▶ _WHAT THIS TASK INVOLVES_
Transcribe every line of text in the material below word for word, leaving out the picture markers.

▶ _DATA EXCERPTS_
..........

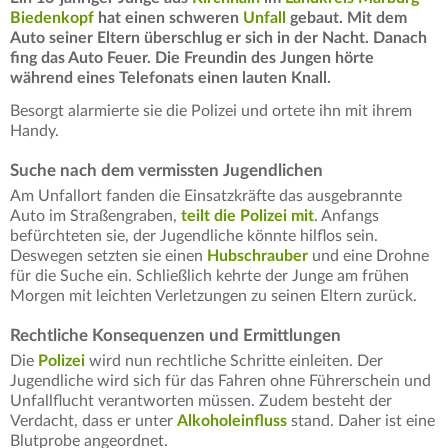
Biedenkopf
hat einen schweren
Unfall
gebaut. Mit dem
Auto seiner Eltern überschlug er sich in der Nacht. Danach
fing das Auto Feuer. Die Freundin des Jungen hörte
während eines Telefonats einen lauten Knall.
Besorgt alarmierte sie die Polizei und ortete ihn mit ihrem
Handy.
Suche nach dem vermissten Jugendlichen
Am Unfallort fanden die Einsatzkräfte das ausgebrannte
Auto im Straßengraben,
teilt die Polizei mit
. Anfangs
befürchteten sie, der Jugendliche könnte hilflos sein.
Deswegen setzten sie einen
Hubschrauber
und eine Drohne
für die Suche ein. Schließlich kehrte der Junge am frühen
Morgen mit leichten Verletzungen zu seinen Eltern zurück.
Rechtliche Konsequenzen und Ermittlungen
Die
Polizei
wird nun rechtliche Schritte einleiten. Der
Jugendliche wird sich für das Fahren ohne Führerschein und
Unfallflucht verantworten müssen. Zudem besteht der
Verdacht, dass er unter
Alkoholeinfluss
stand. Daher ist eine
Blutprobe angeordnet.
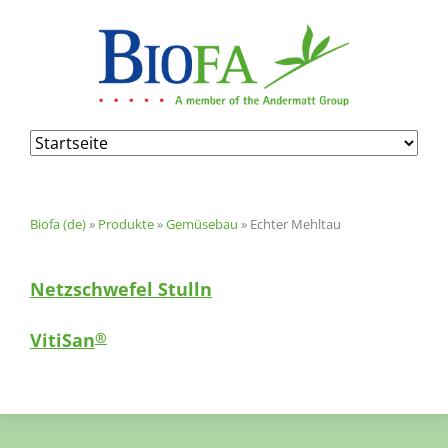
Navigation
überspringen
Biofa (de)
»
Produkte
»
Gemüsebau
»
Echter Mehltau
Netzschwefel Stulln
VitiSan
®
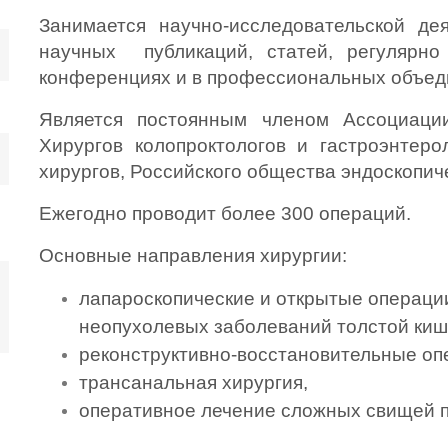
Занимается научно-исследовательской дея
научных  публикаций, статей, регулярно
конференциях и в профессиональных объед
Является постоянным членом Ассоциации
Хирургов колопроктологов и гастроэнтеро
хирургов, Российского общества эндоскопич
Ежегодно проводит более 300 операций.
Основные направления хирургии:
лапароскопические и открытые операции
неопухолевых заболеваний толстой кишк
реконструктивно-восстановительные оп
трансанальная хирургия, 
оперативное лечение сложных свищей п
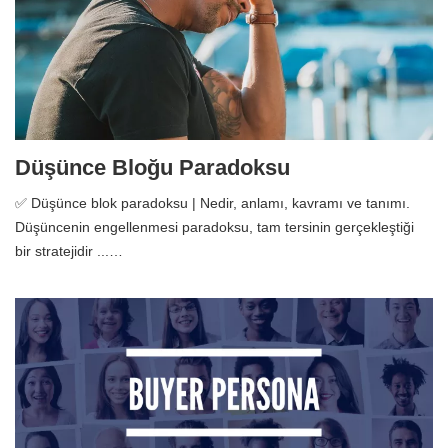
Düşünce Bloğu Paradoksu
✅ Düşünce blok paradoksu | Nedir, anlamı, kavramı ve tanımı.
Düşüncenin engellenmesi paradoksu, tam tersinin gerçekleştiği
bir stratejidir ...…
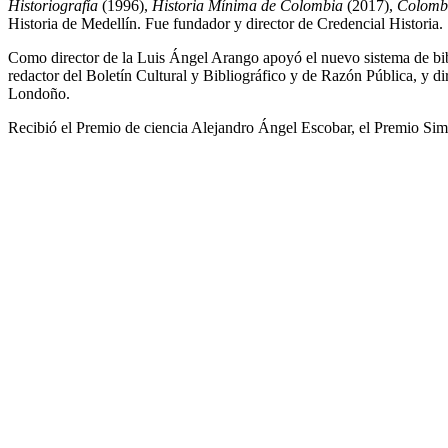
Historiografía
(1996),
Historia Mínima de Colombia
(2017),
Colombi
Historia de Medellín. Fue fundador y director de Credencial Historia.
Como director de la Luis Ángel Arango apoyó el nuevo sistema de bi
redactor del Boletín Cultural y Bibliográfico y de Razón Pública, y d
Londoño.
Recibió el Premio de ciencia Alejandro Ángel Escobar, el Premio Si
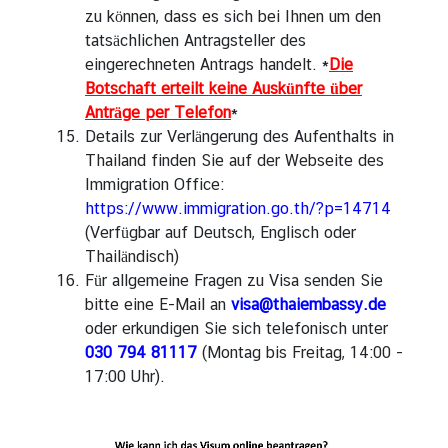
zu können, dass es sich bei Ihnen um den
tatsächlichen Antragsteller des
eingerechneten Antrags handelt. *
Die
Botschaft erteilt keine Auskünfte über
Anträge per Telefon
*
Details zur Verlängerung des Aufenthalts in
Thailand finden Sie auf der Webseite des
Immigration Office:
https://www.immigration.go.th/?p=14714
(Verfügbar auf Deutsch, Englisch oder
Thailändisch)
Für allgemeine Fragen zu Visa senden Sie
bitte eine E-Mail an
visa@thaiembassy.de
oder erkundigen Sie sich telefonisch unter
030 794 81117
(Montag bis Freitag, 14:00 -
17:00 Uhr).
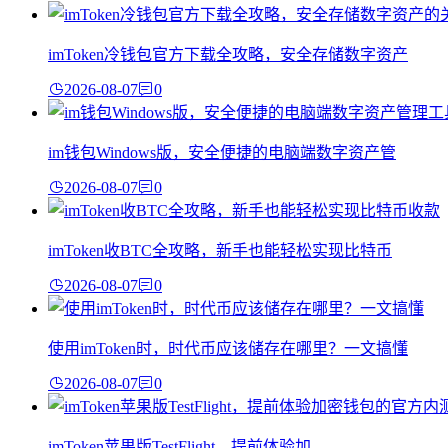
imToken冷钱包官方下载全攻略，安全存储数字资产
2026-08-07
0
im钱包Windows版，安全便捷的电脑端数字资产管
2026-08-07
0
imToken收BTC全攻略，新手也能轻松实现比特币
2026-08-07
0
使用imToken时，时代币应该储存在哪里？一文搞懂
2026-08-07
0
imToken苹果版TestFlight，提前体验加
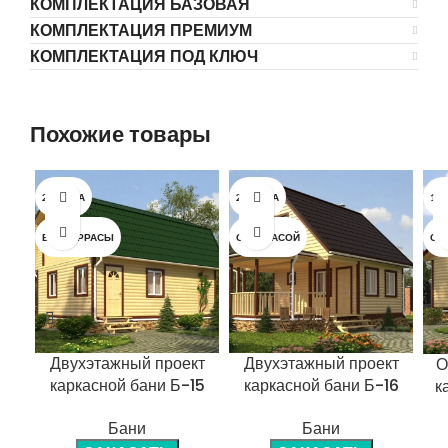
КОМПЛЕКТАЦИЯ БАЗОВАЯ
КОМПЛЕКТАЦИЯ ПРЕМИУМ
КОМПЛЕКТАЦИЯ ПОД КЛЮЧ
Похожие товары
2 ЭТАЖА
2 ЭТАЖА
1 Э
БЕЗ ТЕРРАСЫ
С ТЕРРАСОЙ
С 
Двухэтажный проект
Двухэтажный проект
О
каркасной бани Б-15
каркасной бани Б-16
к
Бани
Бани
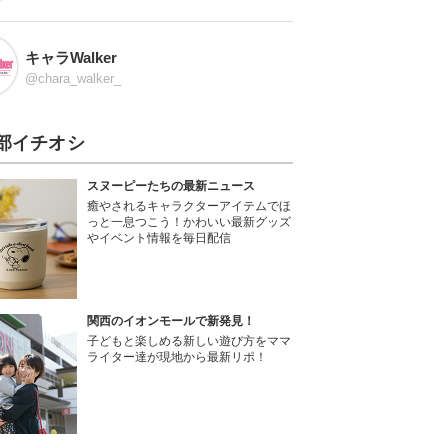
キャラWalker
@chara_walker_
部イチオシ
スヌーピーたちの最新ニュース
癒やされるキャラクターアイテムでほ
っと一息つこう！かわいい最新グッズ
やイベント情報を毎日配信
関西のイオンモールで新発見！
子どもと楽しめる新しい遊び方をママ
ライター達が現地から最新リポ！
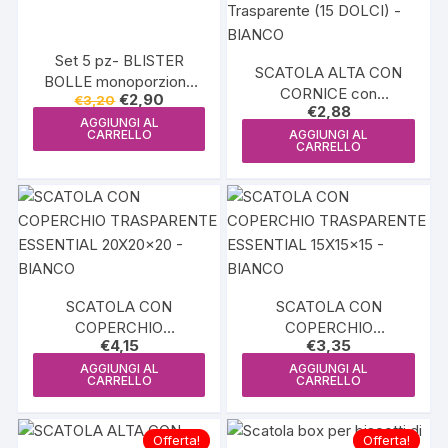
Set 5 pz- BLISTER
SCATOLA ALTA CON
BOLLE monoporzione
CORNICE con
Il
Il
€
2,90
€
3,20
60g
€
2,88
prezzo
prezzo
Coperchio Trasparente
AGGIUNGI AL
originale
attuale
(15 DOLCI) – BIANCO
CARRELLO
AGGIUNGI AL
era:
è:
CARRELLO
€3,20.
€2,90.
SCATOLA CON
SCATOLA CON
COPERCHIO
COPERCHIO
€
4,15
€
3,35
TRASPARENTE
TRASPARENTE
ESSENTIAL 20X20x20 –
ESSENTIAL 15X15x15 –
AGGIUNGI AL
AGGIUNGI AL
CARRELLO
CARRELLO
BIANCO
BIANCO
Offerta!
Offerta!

..........

▶ _ANSWER FOR THIS EXERCISE_
Biedenkopf
hat einen schweren
Unfall
gebaut. Mit dem
Auto seiner Eltern überschlug er sich in der Nacht. Danach
fing das Auto Feuer. Die Freundin des Jungen hörte
während eines Telefonats einen lauten Knall.
Besorgt alarmierte sie die Polizei und ortete ihn mit ihrem
Handy.
Suche nach dem vermissten Jugendlichen
Am Unfallort fanden die Einsatzkräfte das ausgebrannte
Auto im Straßengraben,
teilt die Polizei mit
. Anfangs
befürchteten sie, der Jugendliche könnte hilflos sein.
Deswegen setzten sie einen
Hubschrauber
und eine Drohne
für die Suche ein. Schließlich kehrte der Junge am frühen
Morgen mit leichten Verletzungen zu seinen Eltern zurück.
Rechtliche Konsequenzen und Ermittlungen
Die
Polizei
wird nun rechtliche Schritte einleiten. Der
Jugendliche wird sich für das Fahren ohne Führerschein und
Unfallflucht verantworten müssen. Zudem besteht der
Verdacht, dass er unter
Alkoholeinfluss
stand. Daher ist eine
Blutprobe angeordnet.
Navigation
überspringen
Biofa (de)
»
Produkte
»
Gemüsebau
»
Echter Mehltau
Netzschwefel Stulln
VitiSan
®
Занимается научно-исследовательской дея
научных  публикаций, статей, регулярно
конференциях и в профессиональных объед
Является постоянным членом Ассоциации
Хирургов колопроктологов и гастроэнтеро
хирургов, Российского общества эндоскопич
Ежегодно проводит более 300 операций.
Основные направления хирургии:
лапароскопические и открытые операции
неопухолевых заболеваний толстой кишк
реконструктивно-восстановительные оп
трансанальная хирургия, 
оперативное лечение сложных свищей п
Düşünce Bloğu Paradoksu
✅ Düşünce blok paradoksu | Nedir, anlamı, kavramı ve tanımı.
Düşüncenin engellenmesi paradoksu, tam tersinin gerçekleştiği
bir stratejidir ...…
Historiografía
(1996),
Historia Mínima de Colombia
(2017),
Colombi
Historia de Medellín. Fue fundador y director de Credencial Historia.
Como director de la Luis Ángel Arango apoyó el nuevo sistema de bi
redactor del Boletín Cultural y Bibliográfico y de Razón Pública, y d
Londoño.
Recibió el Premio de ciencia Alejandro Ángel Escobar, el Premio Si
zu können, dass es sich bei Ihnen um den
tatsächlichen Antragsteller des
eingerechneten Antrags handelt. *
Die
Botschaft erteilt keine Auskünfte über
Anträge per Telefon
*
Details zur Verlängerung des Aufenthalts in
Thailand finden Sie auf der Webseite des
Immigration Office:
https://www.immigration.go.th/?p=14714
(Verfügbar auf Deutsch, Englisch oder
Thailändisch)
Für allgemeine Fragen zu Visa senden Sie
bitte eine E-Mail an
visa@thaiembassy.de
oder erkundigen Sie sich telefonisch unter
030 794 81117
(Montag bis Freitag, 14:00 -
17:00 Uhr).
imToken冷钱包官方下载全攻略，安全存储数字资产
2026-08-07
0
im钱包Windows版，安全便捷的电脑端数字资产管
2026-08-07
0
imToken收BTC全攻略，新手也能轻松实现比特币
2026-08-07
0
使用imToken时，时代币应该储存在哪里？一文搞懂
2026-08-07
0
imToken苹果版TestFlight，提前体验加
КОМПЛЕКТАЦИЯ БАЗОВАЯ
КОМПЛЕКТАЦИЯ ПРЕМИУМ
КОМПЛЕКТАЦИЯ ПОД КЛЮЧ
Похожие товары
2 ЭТАЖА
2 ЭТАЖА
1 Э
БЕЗ ТЕРРАСЫ
С ТЕРРАСОЙ
С 
Двухэтажный проект
Двухэтажный проект
О
каркасной бани Б-15
каркасной бани Б-16
к
Бани
Бани
キャラWalker
@chara_walker_
部イチオシ
スヌーピーたちの最新ニュース
癒やされるキャラクターアイテムでほ
っと一息つこう！かわいい最新グッズ
やイベント情報を毎日配信
関西のイオンモールで新発見！
子どもと楽しめる新しい遊び方をママ
ライター達が現地から最新リポ！
Set 5 pz- BLISTER
SCATOLA ALTA CON
BOLLE monoporzione
CORNICE con
Il
Il
€
2,90
€
3,20
60g
€
2,88
prezzo
prezzo
Coperchio Trasparente
AGGIUNGI AL
originale
attuale
(15 DOLCI) – BIANCO
CARRELLO
AGGIUNGI AL
era:
è:
CARRELLO
€3,20.
€2,90.
SCATOLA CON
SCATOLA CON
COPERCHIO
COPERCHIO
€
4,15
€
3,35
TRASPARENTE
TRASPARENTE
ESSENTIAL 20X20x20 –
ESSENTIAL 15X15x15 –
AGGIUNGI AL
AGGIUNGI AL
CARRELLO
CARRELLO
BIANCO
BIANCO
Offerta!
Offerta!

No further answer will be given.